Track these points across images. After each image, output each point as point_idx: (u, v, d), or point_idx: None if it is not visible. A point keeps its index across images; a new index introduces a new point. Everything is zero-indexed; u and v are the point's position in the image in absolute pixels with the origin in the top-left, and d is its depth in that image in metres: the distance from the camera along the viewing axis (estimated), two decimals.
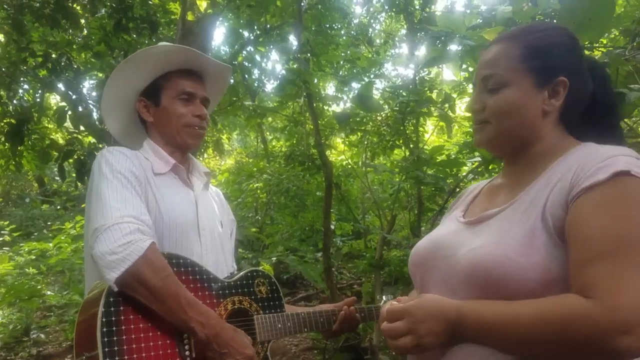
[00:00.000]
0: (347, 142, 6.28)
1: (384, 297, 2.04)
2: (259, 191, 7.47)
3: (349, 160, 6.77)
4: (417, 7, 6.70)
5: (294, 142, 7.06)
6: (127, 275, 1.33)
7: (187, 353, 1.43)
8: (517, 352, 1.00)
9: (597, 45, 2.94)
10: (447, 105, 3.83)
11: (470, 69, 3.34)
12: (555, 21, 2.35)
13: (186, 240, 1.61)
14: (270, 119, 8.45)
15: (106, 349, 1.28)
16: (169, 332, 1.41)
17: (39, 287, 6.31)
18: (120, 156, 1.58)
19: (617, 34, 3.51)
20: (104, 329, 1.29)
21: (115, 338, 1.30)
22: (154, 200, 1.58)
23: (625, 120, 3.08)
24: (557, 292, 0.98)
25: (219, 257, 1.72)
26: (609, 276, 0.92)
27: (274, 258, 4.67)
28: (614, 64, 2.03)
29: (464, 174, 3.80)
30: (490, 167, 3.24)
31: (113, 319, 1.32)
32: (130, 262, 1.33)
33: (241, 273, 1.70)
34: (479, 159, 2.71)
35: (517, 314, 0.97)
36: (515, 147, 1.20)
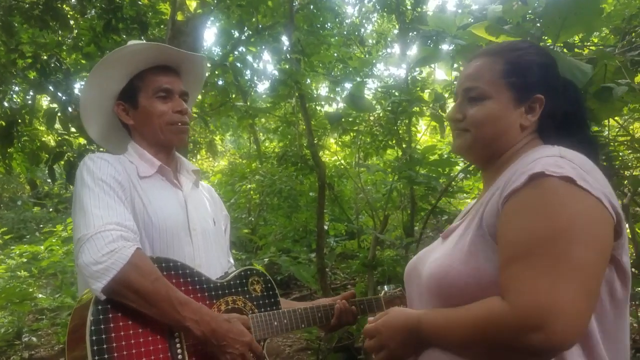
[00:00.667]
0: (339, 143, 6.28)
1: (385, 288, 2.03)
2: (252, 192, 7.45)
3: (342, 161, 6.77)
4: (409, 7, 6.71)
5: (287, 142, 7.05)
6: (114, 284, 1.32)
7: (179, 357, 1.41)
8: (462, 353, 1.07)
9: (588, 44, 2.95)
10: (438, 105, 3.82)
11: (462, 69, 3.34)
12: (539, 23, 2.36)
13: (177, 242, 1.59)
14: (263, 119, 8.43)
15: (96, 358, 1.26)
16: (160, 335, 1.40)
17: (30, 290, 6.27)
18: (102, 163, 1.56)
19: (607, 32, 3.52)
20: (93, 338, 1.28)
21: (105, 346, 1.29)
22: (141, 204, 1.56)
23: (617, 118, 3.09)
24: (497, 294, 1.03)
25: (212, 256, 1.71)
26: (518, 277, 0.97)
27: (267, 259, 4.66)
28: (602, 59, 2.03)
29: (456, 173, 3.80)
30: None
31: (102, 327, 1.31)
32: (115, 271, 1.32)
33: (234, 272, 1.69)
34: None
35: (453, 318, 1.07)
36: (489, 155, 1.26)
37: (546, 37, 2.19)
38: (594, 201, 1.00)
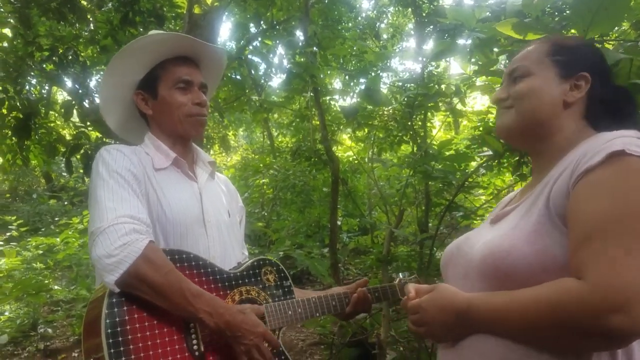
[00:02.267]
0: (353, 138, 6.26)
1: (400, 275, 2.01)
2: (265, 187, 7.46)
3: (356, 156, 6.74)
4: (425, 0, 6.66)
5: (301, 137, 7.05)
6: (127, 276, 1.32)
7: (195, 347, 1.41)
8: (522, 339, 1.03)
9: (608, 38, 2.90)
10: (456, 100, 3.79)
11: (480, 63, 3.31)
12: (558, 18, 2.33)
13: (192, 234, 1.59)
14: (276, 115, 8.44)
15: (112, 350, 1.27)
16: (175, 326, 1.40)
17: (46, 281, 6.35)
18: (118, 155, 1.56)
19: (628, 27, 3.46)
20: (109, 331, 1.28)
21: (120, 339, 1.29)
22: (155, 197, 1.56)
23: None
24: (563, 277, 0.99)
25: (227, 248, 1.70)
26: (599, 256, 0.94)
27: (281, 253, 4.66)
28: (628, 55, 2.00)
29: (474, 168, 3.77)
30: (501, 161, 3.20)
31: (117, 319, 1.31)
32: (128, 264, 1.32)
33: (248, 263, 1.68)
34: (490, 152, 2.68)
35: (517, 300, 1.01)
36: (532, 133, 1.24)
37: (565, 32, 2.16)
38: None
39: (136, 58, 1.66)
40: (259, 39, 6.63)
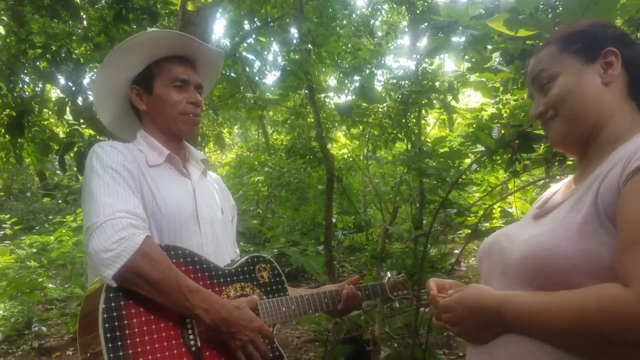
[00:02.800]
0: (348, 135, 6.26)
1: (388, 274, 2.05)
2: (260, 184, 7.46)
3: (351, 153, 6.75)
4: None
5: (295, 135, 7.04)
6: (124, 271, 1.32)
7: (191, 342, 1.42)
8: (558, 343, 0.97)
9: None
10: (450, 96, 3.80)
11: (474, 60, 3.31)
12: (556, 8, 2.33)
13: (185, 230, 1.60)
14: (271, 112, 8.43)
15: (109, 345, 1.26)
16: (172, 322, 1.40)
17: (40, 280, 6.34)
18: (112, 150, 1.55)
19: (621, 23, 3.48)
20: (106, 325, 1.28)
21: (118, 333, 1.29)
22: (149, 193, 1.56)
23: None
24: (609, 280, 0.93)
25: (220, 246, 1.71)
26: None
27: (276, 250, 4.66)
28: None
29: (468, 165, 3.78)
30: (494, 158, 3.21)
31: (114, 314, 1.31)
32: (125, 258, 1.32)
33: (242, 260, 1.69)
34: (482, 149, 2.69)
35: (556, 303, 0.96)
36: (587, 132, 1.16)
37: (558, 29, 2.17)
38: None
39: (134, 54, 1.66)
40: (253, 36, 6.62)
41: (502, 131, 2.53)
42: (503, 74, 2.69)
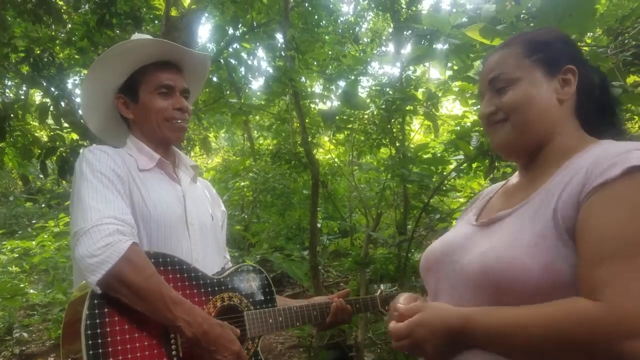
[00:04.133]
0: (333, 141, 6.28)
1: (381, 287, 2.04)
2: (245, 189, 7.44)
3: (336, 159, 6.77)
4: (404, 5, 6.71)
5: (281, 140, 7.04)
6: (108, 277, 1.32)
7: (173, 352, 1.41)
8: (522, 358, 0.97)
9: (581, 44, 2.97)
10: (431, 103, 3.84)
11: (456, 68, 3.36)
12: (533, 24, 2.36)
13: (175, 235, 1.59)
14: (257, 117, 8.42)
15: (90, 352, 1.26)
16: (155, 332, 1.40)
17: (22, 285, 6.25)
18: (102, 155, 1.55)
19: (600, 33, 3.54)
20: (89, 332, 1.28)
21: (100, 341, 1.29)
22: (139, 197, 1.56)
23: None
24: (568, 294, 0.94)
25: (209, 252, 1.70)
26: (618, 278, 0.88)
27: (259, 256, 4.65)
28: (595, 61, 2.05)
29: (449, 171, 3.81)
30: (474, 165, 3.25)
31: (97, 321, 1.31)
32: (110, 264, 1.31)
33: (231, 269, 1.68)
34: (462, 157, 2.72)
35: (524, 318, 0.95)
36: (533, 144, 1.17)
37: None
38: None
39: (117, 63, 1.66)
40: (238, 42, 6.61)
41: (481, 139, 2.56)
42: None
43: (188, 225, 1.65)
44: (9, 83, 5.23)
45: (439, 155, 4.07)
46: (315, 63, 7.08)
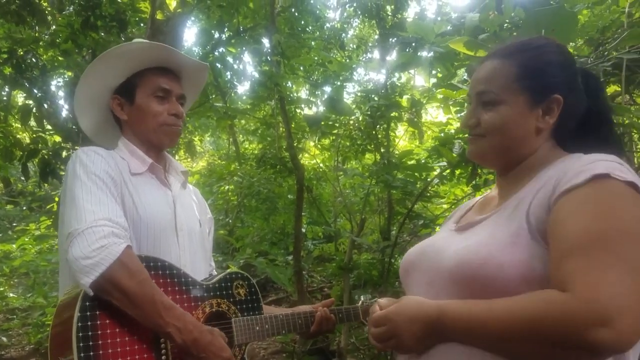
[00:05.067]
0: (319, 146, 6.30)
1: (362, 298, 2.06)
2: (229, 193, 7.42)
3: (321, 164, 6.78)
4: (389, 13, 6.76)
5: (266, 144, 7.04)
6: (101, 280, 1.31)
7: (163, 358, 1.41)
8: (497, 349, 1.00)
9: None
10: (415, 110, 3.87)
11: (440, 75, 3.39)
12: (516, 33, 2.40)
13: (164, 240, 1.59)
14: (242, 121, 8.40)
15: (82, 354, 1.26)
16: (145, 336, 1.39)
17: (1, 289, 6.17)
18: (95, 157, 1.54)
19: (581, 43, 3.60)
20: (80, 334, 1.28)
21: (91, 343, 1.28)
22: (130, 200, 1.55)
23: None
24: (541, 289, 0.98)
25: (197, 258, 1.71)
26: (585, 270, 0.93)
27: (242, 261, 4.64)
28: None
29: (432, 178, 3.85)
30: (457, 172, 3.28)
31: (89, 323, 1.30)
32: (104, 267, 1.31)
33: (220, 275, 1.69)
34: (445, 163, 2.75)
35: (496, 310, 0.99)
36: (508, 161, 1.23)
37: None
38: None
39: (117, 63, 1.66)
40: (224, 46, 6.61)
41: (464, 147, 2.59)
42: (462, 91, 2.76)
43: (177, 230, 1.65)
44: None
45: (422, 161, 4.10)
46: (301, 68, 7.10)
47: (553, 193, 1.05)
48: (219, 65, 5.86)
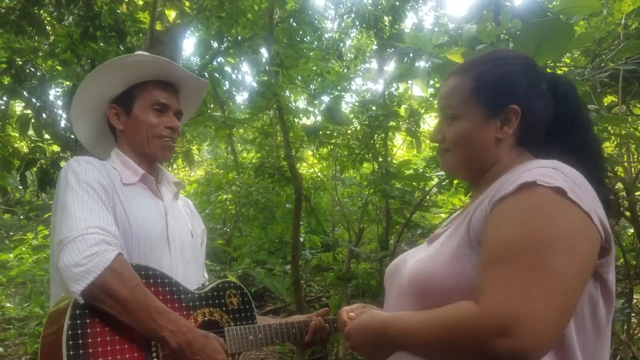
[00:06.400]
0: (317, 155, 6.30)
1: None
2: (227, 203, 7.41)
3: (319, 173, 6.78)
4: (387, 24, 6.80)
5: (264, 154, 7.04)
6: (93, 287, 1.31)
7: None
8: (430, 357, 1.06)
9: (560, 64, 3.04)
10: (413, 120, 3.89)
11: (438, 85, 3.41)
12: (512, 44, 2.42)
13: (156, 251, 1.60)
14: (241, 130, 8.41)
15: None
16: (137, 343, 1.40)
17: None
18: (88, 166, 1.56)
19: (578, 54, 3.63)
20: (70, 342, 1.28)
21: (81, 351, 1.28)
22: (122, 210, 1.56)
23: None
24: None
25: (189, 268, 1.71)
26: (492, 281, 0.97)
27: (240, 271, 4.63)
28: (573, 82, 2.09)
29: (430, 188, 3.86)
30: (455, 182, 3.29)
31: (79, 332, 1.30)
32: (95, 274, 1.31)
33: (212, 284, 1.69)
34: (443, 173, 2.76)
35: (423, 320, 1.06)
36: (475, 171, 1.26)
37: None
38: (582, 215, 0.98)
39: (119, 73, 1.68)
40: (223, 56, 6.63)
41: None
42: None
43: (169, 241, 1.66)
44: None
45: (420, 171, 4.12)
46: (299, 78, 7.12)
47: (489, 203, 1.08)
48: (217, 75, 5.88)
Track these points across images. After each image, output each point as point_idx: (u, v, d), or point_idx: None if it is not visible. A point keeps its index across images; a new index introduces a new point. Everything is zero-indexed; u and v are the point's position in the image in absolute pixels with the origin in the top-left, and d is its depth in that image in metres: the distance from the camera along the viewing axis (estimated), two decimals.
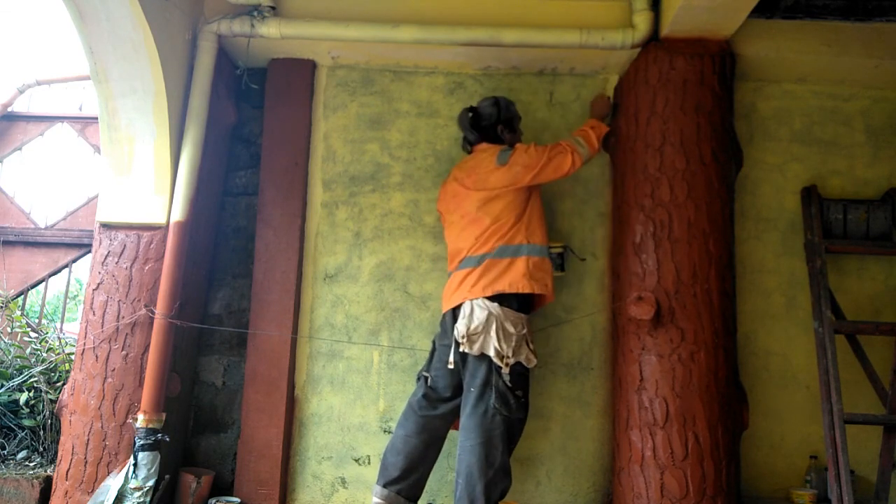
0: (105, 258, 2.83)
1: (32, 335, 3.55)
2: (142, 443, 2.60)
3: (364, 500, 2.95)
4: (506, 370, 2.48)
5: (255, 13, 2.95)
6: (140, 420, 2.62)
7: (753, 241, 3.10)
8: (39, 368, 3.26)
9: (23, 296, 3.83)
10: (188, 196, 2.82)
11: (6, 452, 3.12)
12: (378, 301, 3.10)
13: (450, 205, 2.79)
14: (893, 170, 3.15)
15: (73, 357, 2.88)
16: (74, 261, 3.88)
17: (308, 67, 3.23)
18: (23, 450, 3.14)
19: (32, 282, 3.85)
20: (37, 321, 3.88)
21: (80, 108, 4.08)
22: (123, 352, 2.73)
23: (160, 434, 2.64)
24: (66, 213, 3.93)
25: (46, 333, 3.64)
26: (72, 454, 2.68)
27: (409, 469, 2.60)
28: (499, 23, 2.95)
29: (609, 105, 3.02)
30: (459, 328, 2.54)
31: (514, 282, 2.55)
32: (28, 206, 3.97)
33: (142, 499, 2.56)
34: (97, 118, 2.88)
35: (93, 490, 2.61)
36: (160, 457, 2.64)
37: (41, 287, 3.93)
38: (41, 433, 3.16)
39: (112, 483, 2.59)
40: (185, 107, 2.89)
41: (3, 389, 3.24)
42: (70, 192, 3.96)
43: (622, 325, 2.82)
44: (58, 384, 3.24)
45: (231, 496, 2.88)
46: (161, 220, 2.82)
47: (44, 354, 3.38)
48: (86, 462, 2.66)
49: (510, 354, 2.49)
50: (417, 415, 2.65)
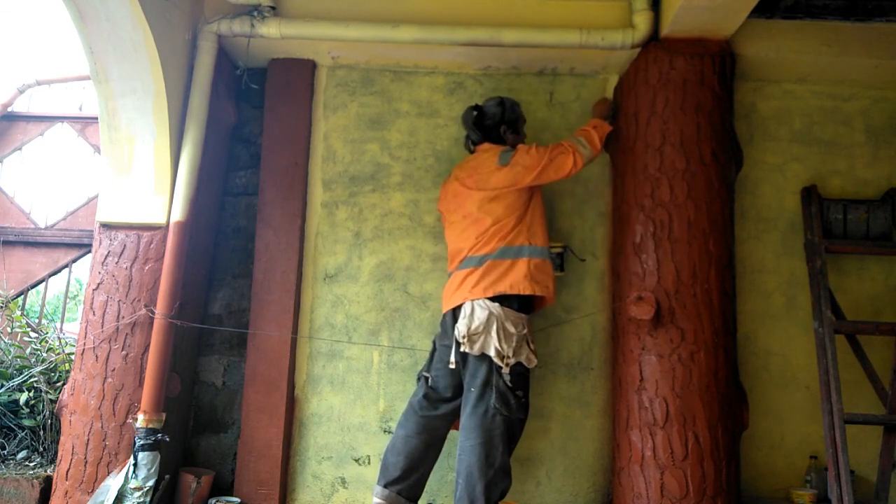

#### EXERCISE REQUIREMENTS:
In the entries above, find the line containing "6: (140, 420, 2.62)"; transcribe exactly that line and every line after it through the end, and only those, omitting pictures.

#### RESPONSE TO THE EXERCISE:
6: (140, 420, 2.62)
7: (753, 241, 3.10)
8: (39, 368, 3.26)
9: (23, 296, 3.83)
10: (188, 196, 2.82)
11: (6, 452, 3.12)
12: (378, 301, 3.10)
13: (450, 205, 2.79)
14: (893, 170, 3.15)
15: (73, 357, 2.88)
16: (74, 261, 3.88)
17: (308, 67, 3.23)
18: (23, 450, 3.14)
19: (32, 282, 3.85)
20: (37, 321, 3.88)
21: (80, 108, 4.08)
22: (123, 352, 2.73)
23: (160, 434, 2.64)
24: (66, 213, 3.93)
25: (46, 333, 3.64)
26: (72, 454, 2.68)
27: (409, 469, 2.60)
28: (499, 23, 2.95)
29: (609, 105, 3.02)
30: (459, 328, 2.54)
31: (514, 282, 2.55)
32: (28, 206, 3.97)
33: (142, 499, 2.56)
34: (97, 118, 2.88)
35: (93, 490, 2.61)
36: (160, 457, 2.64)
37: (41, 287, 3.93)
38: (41, 433, 3.16)
39: (112, 483, 2.59)
40: (185, 107, 2.89)
41: (3, 389, 3.24)
42: (70, 192, 3.96)
43: (622, 325, 2.82)
44: (58, 384, 3.24)
45: (231, 496, 2.88)
46: (161, 220, 2.82)
47: (44, 354, 3.38)
48: (86, 462, 2.66)
49: (510, 354, 2.49)
50: (417, 415, 2.65)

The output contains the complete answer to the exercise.